Defaults are fine when they are intentional, but do not use defaults to hide parse failures.

#### A Small Complete Parser

Here is a small parser for this input:

```text
name=alice
age=30
debug=true
```

It fills this struct:

```zig
const Config = struct {
    name: []const u8,
    age: u32,
    debug: bool,
};
```

Full code:

```zig
const std = @import("std");

const Config = struct {
    name: []const u8,
    age: u32,
    debug: bool,
};

fn parseBool(text: []const u8) !bool {
    if (std.mem.eql(u8, text, "true")) return true;
    if (std.mem.eql(u8, text, "false")) return false;
    return error.InvalidBoolean;
}

fn parseConfig(text: []const u8) !Config {
    var config = Config{
        .name = "",
        .age = 0,
        .debug = false,
    };

    var lines = std.mem.splitScalar(u8, text, '\n');

    while (lines.next()) |raw_line| {
        const line = std.mem.trim(u8, raw_line, " \t\r\n");
        if (line.len == 0) continue;

        var parts = std.mem.splitScalar(u8, line, '=');

        const raw_key = parts.next() orelse return error.InvalidInput;
        const raw_value = parts.next() orelse return error.InvalidInput;

        if (parts.next() != null) {
            return error.InvalidInput;
        }

        const key = std.mem.trim(u8, raw_key, " \t\r\n");
        const value = std.mem.trim(u8, raw_value, " \t\r\n");

        if (std.mem.eql(u8, key, "name")) {
            config.name = value;
        } else if (std.mem.eql(u8, key, "age")) {
            config.age = try std.fmt.parseInt(u32, value, 10);
        } else if (std.mem.eql(u8, key, "debug")) {
            config.debug = try parseBool(value);
        } else {
            return error.UnknownKey;
        }
    }

    return config;
}

pub fn main() !void {
    const text =
        \\name=alice
        \\age=30
        \\debug=true
    ;

    const config = try parseConfig(text);

    std.debug.print("name={s}\n", .{config.name});
    std.debug.print("age={}\n", .{config.age});
    std.debug.print("debug={}\n", .{config.debug});
}
```

Output:

```text
name=alice
age=30
debug=true
```

This parser is small, but it shows the right habits.

It trims whitespace.

It rejects malformed lines.

It rejects unknown keys.

It parses values into specific types.

It returns errors instead of guessing.

#### What You Should Remember

Parsing turns text into typed data.

`std.fmt.parseInt` parses integers.

`std.fmt.parseFloat` parses floating point numbers.

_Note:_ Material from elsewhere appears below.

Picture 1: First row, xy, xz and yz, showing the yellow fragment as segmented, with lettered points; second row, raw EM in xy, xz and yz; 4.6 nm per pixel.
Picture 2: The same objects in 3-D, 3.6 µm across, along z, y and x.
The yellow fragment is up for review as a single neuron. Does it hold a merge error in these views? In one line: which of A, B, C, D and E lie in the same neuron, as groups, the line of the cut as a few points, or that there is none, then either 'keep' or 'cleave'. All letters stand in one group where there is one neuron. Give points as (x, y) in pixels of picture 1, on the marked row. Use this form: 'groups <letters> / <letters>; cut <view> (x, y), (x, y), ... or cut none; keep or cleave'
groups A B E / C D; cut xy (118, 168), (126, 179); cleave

Parsing can fail, so use `try` or `catch`.

Choose the output type deliberately.

Use `std.mem.trim` to remove whitespace.

Use `std.mem.splitScalar` to split simple text formats.

Validate the number of fields.

Reject invalid input clearly.

Do not silently replace bad input with defaults.

Good parsing code is strict, explicit, and easy to test.